RAMALLAH, West Bank (Reuters) - Palestinians have launched a diplomatic blitz aimed at garnering a strong majority for a vote granting them non-member statehood at the United Nations slated for next month, officials said on Tuesday.
Despite heading for a sure victory in the U.N General Assembly, mostly consisting of post-colonial states historically sympathetic to the Palestinians, West Bank diplomats are courting European countries to further burnish their campaign.
“From the E.U. we will have a minimum of 12 votes and maybe up to 15, as some are not yet decided,” Wasel Abu Yousef, a member of the Palestine Liberation Organization, told Reuters. There are 27 nations within the European Union.
Palestinian officials say that they can count on around 115 ‘yes’ votes, mostly from Arab, African, Latin American, and Asian states, and expect around 22 no-votes, led by the United States, and 56 abstentions in the 193-member organisation.
Frustrated in their request for full statehood last year amid U.S. opposition at the United Nations Security Council, Palestinians have launched a watered-down bid for recognition as an “observer state” -- the same status given to the Vatican.
Senior Palestinian officials have fanned out around the globe to press their case, including a meeting in Paris with French President Francois Hollande at the weekend.
Speaking on condition of anonymity due to the sensitivity of the talks, a Palestinian official said they hoped to flip a possible French abstention into a yes-vote, while other waiverers might also switch position nearer the date.
Israel and the United States have sharply criticised the Palestinian initiative, arguing that such unilateral moves are in violation of the 1993 Oslo accords, which were intended to pave the way to a “final status agreement” within five years.
While Israel expects to lose the forthcoming vote, it is anxious to see leading Western democracies vote against, or at worst abstain. Israeli Prime Minister Benjamin Netanyahu also met Hollande on Tuesday and was expected to raise the issue.
In Europe, the Netherlands, Czech Republic and Georgia were among 5 nations that looked set to vote ‘no’, the Palestinian official said.
Palestinians see the upgrade as international recognition of the lines predating the 1967 Arab-Israeli war.
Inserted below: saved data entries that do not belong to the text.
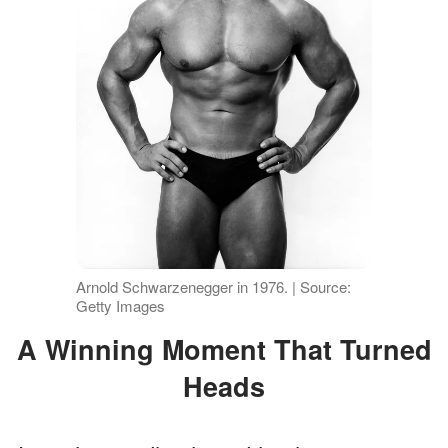
Arnold Schwarzenegger in 1976. | Source:
Getty Images
A Winning Moment That Turned
Heads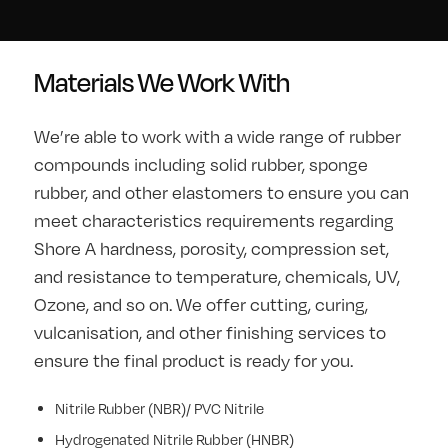
Materials We Work With
We’re able to work with a wide range of rubber
compounds including solid rubber, sponge
rubber, and other elastomers to ensure you can
meet characteristics requirements regarding
Shore A hardness, porosity, compression set,
and resistance to temperature, chemicals, UV,
Ozone, and so on. We offer cutting, curing,
vulcanisation, and other finishing services to
ensure the final product is ready for you.
Nitrile Rubber (NBR)/ PVC Nitrile
Hydrogenated Nitrile Rubber (HNBR)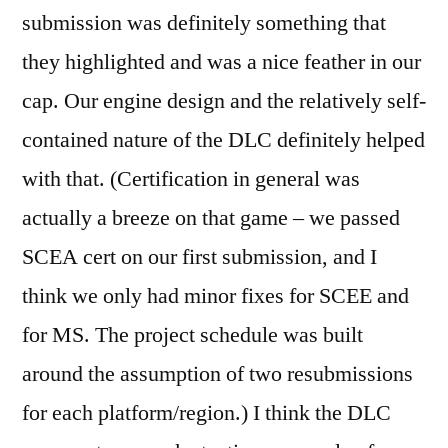
submission was definitely something that
they highlighted and was a nice feather in our
cap. Our engine design and the relatively self-
contained nature of the DLC definitely helped
with that. (Certification in general was
actually a breeze on that game – we passed
SCEA cert on our first submission, and I
think we only had minor fixes for SCEE and
for MS. The project schedule was built
around the assumption of two resubmissions
for each platform/region.) I think the DLC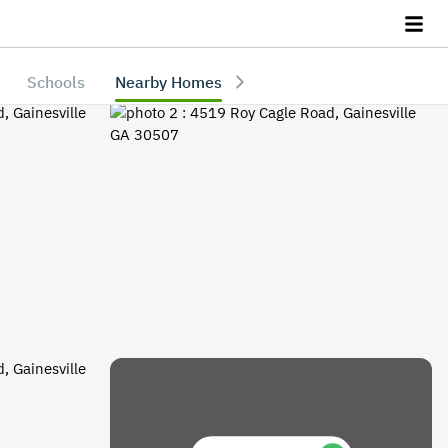
Schools
Nearby Homes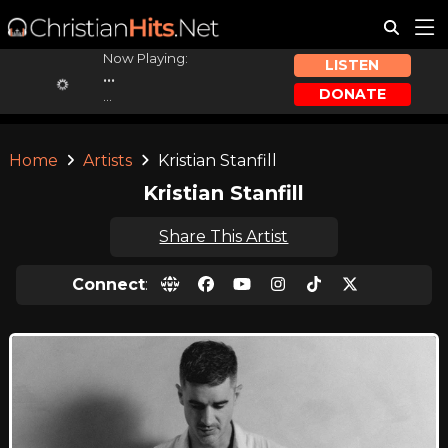
Now Playing:
LISTEN
...
DONATE
...
Home
Artists
Kristian Stanfill
Kristian Stanfill
Share This Artist
Connect
: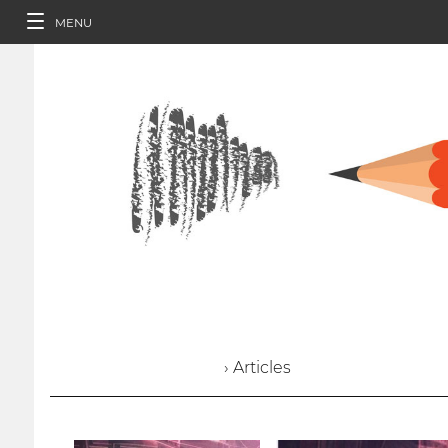
MENU
› Articles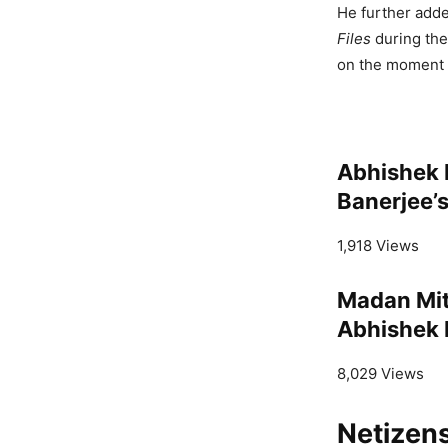
He further adde
Files
during the
on the moment o
Abhishek 
Banerjee’s
1,918 Views
Madan Mit
Abhishek B
8,029 Views
Netizens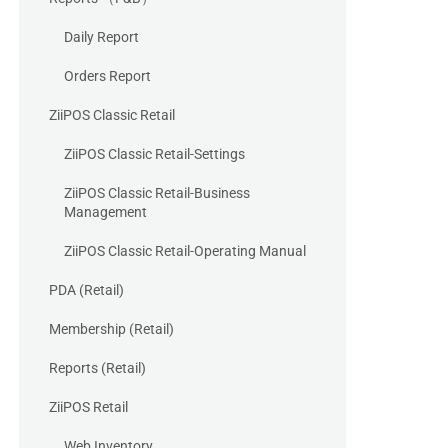
Daily Report
Orders Report
ZiiPOS Classic Retail
ZiiPOS Classic Retail-Settings
ZiiPOS Classic Retail-Business
Management
ZiiPOS Classic Retail-Operating Manual
PDA (Retail)
Membership (Retail)
Reports (Retail)
ZiiPOS Retail
Web Inventory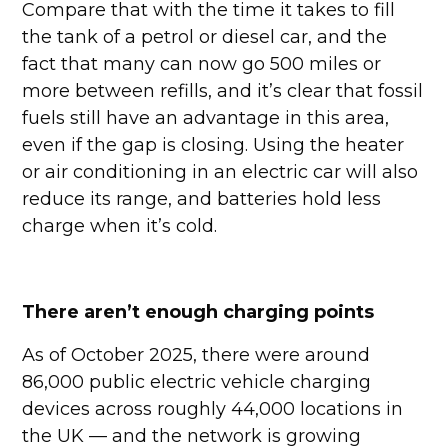
Compare that with the time it takes to fill
the tank of a petrol or diesel car, and the
fact that many can now go 500 miles or
more between refills, and it’s clear that fossil
fuels still have an advantage in this area,
even if the gap is closing. Using the heater
or air conditioning in an electric car will also
reduce its range, and batteries hold less
charge when it’s cold.
There aren’t enough charging points
As of October 2025, there were around
86,000 public electric vehicle charging
devices across roughly 44,000 locations in
the UK — and the network is growing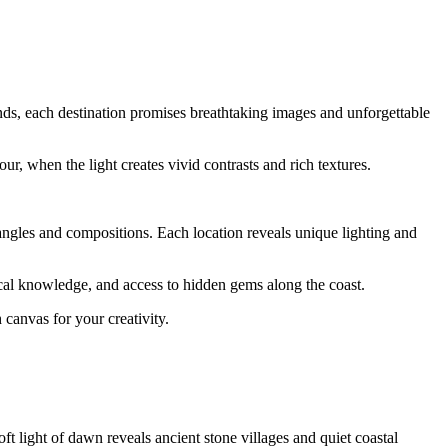
ands, each destination promises breathtaking images and unforgettable
our, when the light creates vivid contrasts and rich textures.
 angles and compositions. Each location reveals unique lighting and
ocal knowledge, and access to hidden gems along the coast.
 canvas for your creativity.
t light of dawn reveals ancient stone villages and quiet coastal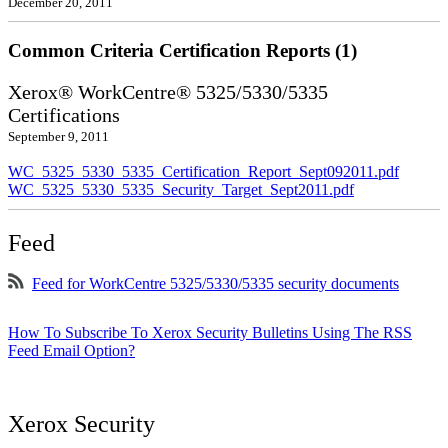
December 20, 2011
Common Criteria Certification Reports (1)
Xerox® WorkCentre® 5325/5330/5335
Certifications
September 9, 2011
WC_5325_5330_5335_Certification_Report_Sept092011.pdf
WC_5325_5330_5335_Security_Target_Sept2011.pdf
Feed
Feed for WorkCentre 5325/5330/5335 security documents
How To Subscribe To Xerox Security Bulletins Using The RSS
Feed Email Option?
Xerox Security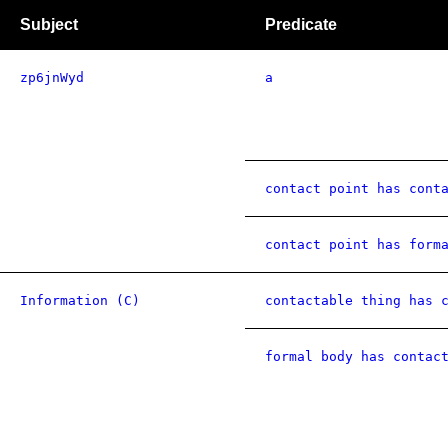
Subject
Predicate
zp6jnWyd
a
contact point has cont
contact point has form
Information (C)
contactable thing has 
formal body has contac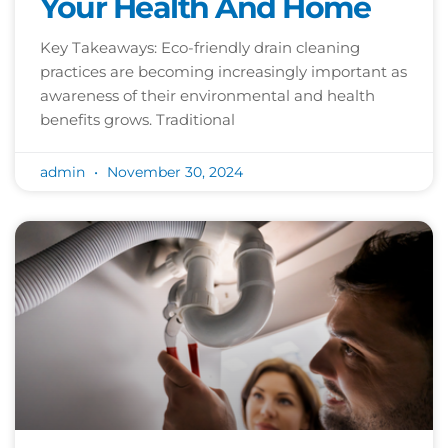
Your Health And Home
Key Takeaways: Eco-friendly drain cleaning
practices are becoming increasingly important as
awareness of their environmental and health
benefits grows. Traditional
admin
November 30, 2024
They say this will then be the reference point in future peace talks.
President Mahmoud Abbas has pledged to restart the talks, stalled since 2010 over settlement construction in the West Bank and East Jerusalem, “straightaway”, inferring he would drop a Palestinian precondition for a halt to the building work.
The top Palestinian peace negotiator told local newspapers on Tuesday of likely American and Israeli economic punishment should Palestinians win the upgrade.
Saeb Erekat wrote of contingencies including U.S. divestment from U.N. agencies and withdrawal of financial aid as well as the withholding by Israel of $100 million in monthly customs payments that the Palestinian Authority needs to remain afloat.
The U.S. could “freeze all or some of the funding for the Palestinian National Authority ... put pressure on other governments to discourage them from providing support and/or reduce their aid to Palestine,” he warned.
Since last year’s campaign, the U.S. has withheld $192 million in economic assistance to the broke, aid-dependent Palestinian Authority and stopped funding the U.N. cultural body UNESCO after it admitted Palestine as a member.
Economic anxiety is on the rise in the West Bank following U.S. sanctions and an aid shortfall from rich Gulf states last year, leading to delayed public sector salaries and fuel price hikes which provoked violent street demonstrations last month.
The vote is set to be called on November 15 or 29. Palestinian sources said the first date was more likely because it was closer to U.S. presidential elections on November 6, giving Washington less time to organise a lobbying campaign.